I wonder if snow is used here for imagery of ephemeral purity (I feel like I’ve heard that’s the case in Japanese culture, likening snow to the sakura blossoms in the spring), but Tim O’Brien’s metaphor of skating over history, a tenuous boundary between life and death, feels fitting.
Nona and Decim, Threads and Marionettes
This blog did a good job pointing out the connections with Greco-Roman roots, especially in the names Nona and Decim, two of the three Parcae or Fates (the last being Morta, death). Nona spun the thread of life, Decim portioned it, and Morta cut it.
Likewise Nona in Death Parade is among the most powerful in the place of judgment, either injecting Decim with human emotions or merely bringing out what is latent by facilitating his relationship with Chiyuki (Death Parade tends to fall apart in these inconsistencies). Decim is an arbiter, but one Nona purportedly wants to be just in a way that an emotionless judge cannot — she hopes to find one that is both sensitive to humanity yet beyond mortal reason.
I found the marionettes to be an incredible symbol throughout the series, particularly in the way Decim, an animated marionette, began gaining human emotion (we see this in his eyes and the fact that we can only see both his eyes when Chiyuki hugs him), and the way Chyuki, a human, starts turning into a marionette when she stays too long in the halls of judgement. The idea that we are all merely players in an absurd universe is powerfully conveyed by marionettes, the baldness of their anonymity a cruel manifestation of the understanding that death is the great equalizer. It is all the more poignant when we find that Decim’s hobby is not cruelly playing with marionettes but respecting them, dressing them up as those he passes judgement upon, keeping their memory alive in his bar even if he forgets the people as soon as their judgement is complete. This human desire for memory, for the affirmation that life is not all for absolutely nothing, can be fulfilled if at least in the slightest in this way, even if Decim actually forgets. I found that to be profound and representative of the way literature and art is woven into our lives: we keep objects to remind us of other people, and even if we die we hope that the object still has meaning even if we forget (I hope this makes sense, but it’s definitely an idea to explore more in depth).
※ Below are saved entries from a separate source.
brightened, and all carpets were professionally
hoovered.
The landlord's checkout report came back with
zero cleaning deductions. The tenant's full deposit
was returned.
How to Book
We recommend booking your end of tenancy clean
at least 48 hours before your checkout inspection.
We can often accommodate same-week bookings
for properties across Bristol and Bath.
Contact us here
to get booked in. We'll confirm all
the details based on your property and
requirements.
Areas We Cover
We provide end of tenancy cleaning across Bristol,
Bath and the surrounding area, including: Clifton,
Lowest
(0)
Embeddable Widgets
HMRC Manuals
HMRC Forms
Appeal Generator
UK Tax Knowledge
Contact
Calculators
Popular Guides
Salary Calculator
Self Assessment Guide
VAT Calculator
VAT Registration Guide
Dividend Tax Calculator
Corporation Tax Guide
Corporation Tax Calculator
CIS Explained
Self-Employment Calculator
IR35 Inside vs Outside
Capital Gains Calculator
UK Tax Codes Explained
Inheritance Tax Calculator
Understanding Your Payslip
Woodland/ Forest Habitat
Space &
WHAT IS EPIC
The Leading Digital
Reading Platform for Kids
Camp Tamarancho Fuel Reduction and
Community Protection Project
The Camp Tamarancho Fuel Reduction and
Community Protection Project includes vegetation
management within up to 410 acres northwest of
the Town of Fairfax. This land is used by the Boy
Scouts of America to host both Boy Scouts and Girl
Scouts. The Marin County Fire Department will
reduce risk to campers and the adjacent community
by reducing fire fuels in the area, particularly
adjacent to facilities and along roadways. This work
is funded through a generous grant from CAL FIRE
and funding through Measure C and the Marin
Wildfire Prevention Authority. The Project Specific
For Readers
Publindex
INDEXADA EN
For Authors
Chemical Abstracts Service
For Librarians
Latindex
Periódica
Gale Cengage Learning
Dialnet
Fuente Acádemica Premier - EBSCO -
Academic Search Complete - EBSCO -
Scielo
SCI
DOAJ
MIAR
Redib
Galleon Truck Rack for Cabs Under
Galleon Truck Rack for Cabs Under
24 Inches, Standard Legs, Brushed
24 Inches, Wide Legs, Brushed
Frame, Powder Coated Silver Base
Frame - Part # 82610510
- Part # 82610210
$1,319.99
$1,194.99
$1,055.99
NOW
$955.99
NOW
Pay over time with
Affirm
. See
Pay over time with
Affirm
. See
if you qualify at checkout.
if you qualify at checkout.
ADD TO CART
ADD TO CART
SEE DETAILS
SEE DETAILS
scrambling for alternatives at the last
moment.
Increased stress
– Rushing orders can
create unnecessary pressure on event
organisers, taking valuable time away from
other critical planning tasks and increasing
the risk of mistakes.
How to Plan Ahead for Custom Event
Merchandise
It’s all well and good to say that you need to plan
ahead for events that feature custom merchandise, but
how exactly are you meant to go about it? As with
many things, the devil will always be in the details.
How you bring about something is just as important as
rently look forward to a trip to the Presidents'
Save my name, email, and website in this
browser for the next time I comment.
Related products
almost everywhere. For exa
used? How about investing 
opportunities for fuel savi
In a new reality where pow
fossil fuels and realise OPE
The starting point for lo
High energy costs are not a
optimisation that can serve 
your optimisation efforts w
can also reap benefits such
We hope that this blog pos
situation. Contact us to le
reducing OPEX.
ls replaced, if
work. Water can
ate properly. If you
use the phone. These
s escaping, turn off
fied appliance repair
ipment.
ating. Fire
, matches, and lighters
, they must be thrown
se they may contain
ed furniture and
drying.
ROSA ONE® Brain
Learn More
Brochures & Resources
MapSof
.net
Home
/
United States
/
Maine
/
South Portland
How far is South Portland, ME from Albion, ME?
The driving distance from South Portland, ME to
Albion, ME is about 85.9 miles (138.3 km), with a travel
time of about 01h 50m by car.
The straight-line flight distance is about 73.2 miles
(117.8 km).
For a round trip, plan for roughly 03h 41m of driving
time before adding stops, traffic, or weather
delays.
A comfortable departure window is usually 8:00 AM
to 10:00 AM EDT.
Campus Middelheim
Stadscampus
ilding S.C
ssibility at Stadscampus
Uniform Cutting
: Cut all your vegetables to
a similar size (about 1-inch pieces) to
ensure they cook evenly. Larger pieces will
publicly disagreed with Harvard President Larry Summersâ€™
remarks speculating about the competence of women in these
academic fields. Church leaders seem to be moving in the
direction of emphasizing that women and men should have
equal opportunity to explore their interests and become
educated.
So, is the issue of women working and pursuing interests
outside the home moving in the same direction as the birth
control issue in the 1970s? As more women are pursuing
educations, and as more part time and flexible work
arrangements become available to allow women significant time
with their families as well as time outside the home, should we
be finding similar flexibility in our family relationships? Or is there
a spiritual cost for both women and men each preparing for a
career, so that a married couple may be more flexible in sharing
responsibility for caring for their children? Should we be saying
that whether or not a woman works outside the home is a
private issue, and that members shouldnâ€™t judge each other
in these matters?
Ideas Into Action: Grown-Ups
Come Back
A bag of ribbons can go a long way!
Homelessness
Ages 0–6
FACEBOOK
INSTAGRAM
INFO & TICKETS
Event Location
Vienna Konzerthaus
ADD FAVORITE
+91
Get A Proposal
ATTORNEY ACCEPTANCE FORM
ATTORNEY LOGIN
Given I have stayed up too late writing this, I must close with the impression Chiyuki left on me when she says that it’s a shame we don’t realize the meaning of our lives until we are dead. Everything we know about Death generally turns to cliché, and while mantras like memento mori and carpe diem are somewhat taken seriously, I do often feel guilty about not heeding them more fully. Humans really do act as if we will live forever, and, as the anime says, in our final moments try to cling to it and give it meaning. It’s an eerie warning we would all do well to keep in mind everyday — that is not to say live in morbidity but to be mindful of the fact that it is in our nature to believe we are immortal.